*REQUIRED ACTION*.
Rewrite the text of the entries below, changing every occurrence of "billion" to "bn" and keeping everything else the same. Leave the pictures out of your answer.

▼▼▼

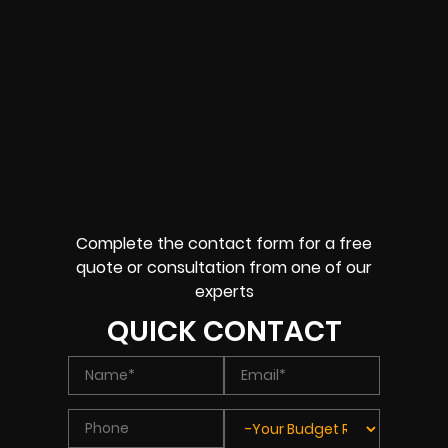
Complete the contact form for a free
quote or consultation from one of our
experts
QUICK CONTACT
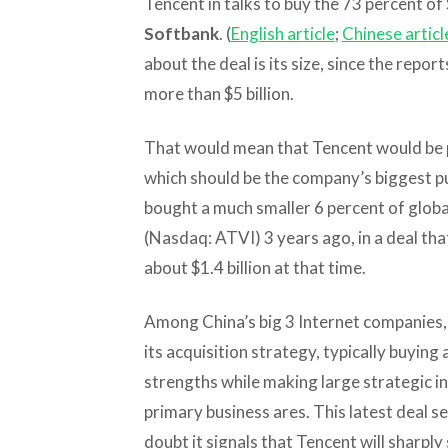
Tencent in talks to buy the 73 percent of
Softbank
. (
English article
;
Chinese articl
about the deal is its size, since the repor
more than $5 billion.
That would mean that Tencent would be pa
which should be the company’s biggest pu
bought a much smaller 6 percent of glob
(Nasdaq: ATVI) 3 years ago, in a deal th
about $1.4 billion at that time.
Among China’s big 3 Internet companies,
its acquisition strategy, typically buying
strengths while making large strategic i
primary business ares. This latest deal s
doubt it signals that Tencent will sharpl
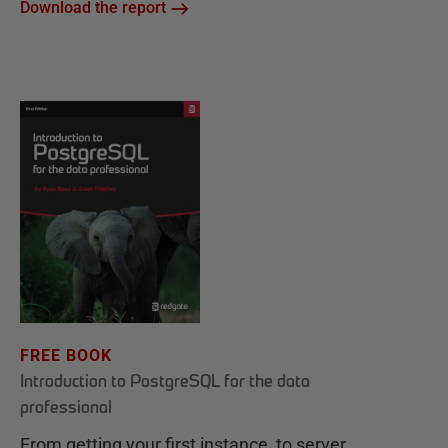
Download the report
FREE BOOK
Introduction to PostgreSQL for the data
professional
From getting your first instance, to server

▲▲▲

*FINAL ANSWER*.
Complete the contact form for a free
quote or consultation from one of our
experts
QUICK CONTACT
Tencent in talks to buy the 73 percent of
Softbank
. (
English article
;
Chinese articl
about the deal is its size, since the repor
more than $5 bn.
That would mean that Tencent would be pa
which should be the company’s biggest pu
bought a much smaller 6 percent of glob
(Nasdaq: ATVI) 3 years ago, in a deal th
about $1.4 bn at that time.
Among China’s big 3 Internet companies,
its acquisition strategy, typically buying
strengths while making large strategic i
primary business ares. This latest deal s
doubt it signals that Tencent will sharpl
Download the report
FREE BOOK
Introduction to PostgreSQL for the data
professional
From getting your first instance, to server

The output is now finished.